A tempestade passa. Quem te deu a mão, fica para sempre. Por Flávio Chaves

Por Flávio Chaves – Jornalista, poeta, escritor e membro da Academia Pernambucana de Letras. Foi Delegado Federal/Minc  –  A terra ainda fumegava sob seus pés, como se o chão lembrasse cada corpo que ali tombara. O céu, rachado em cinzas, não oferecia consolo, apenas o silêncio duro de quem já viu demais.
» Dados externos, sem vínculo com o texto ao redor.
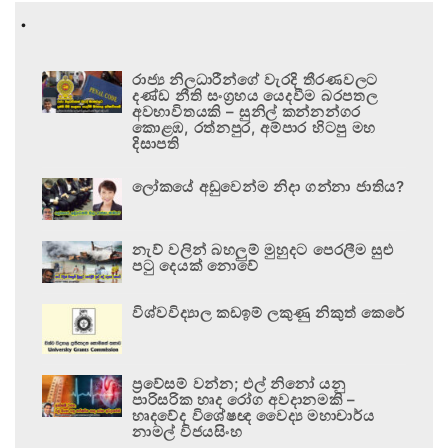
.
රාජ්‍ය නිලධාරීන්ගේ වැරදි තීරණවලට
දණ්ඩ නීති සංග්‍රහය යෙදවීම බරපතල
අවභාවිතයකි – සුනිල් කන්නන්ගර
කොළඹ, රත්නපුර, අම්පාර හිටපු මහ
දිසාපති
ලෝකයේ අඩුවෙන්ම නිදා ගන්නා ජාතිය?
නැව් වලින් බහලුම් මුහුදට පෙරලීම සුළු
පටු දෙයක් නොවේ
විශ්වවිද්‍යාල කඩඉම් ලකුණු නිකුත් කෙරේ
ප්‍රවේසම් වන්න; එල් නිනෝ යනු
පාරිසරික හෘද රෝග අවදානමකි –
හෘදවේද විශේෂඥ වෛද්‍ය මහාචාර්ය
නාමල් විජයසිංහ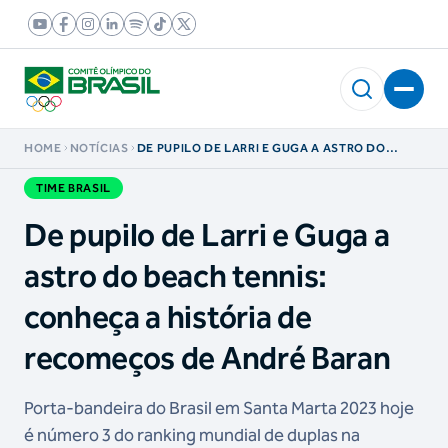
HOME
NOTÍCIAS
DE PUPILO DE LARRI E GUGA A ASTRO DO
BEACH TENNIS: CONHEÇA A HISTÓRIA DE
RECOMEÇOS DE ANDRÉ BARAN
TIME BRASIL
De pupilo de Larri e Guga a
astro do beach tennis:
conheça a história de
recomeços de André Baran
Porta-bandeira do Brasil em Santa Marta 2023 hoje
é número 3 do ranking mundial de duplas na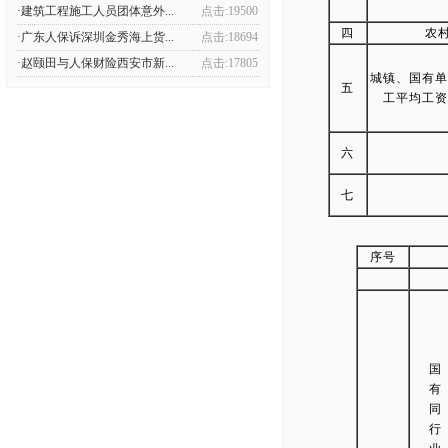
·建筑工程施工人员团体意外...
点击:19500
四
农
·广东人保诉深圳金秀海上货...
点击:18694
·赵颐田与人保财险西安市新...
点击:17805
城镇、国有单
五
工平均工资(
六
七
序号
国
有
同
行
Ela estava de pé, coberta por pó e vestígios da luta, os olhos mirando um ponto invisível entre os escombros. Não tremia, mas dentro dela tudo era tempestade.

Ele a observava, encostado numa pedra gasta pela explosão, o ombro sangrando devagar, como se o corpo já soubesse que havia sobrevivido por teimosia. Por um instante, quis falar sobre a guerra, sobre tudo que viveram, sobre o que aquilo significava. Mas percebeu que seria inútil.

Então disse apenas:

Quando tudo ruiu, você ficou.

Ela virou o rosto, lentamente. Havia cansaço em seus olhos, mas também uma luz incandescente, a mesma que atravessa as árvores queimadas depois do incêndio.

Ele continuou:

Não foram as bombas que me feriram mais fundo. Foi o susto de não te encontrar no fim. Mas você estava lá. Você atravessou comigo.

Ela não respondeu. Deixou o silêncio falar, como se as palavras fossem pequenas diante daquilo. Deitou-se ao lado dele, os corpos tocando-se como quem jura fidelidade sem promessas.

O mundo podia continuar desabando. Eles sabiam, enfim, o que importava.

E ali, entre o pó e a memória, ele entendeu o que nunca mais esqueceria: a guerra testa o corpo, mas é a presença de quem fica que salva a alma.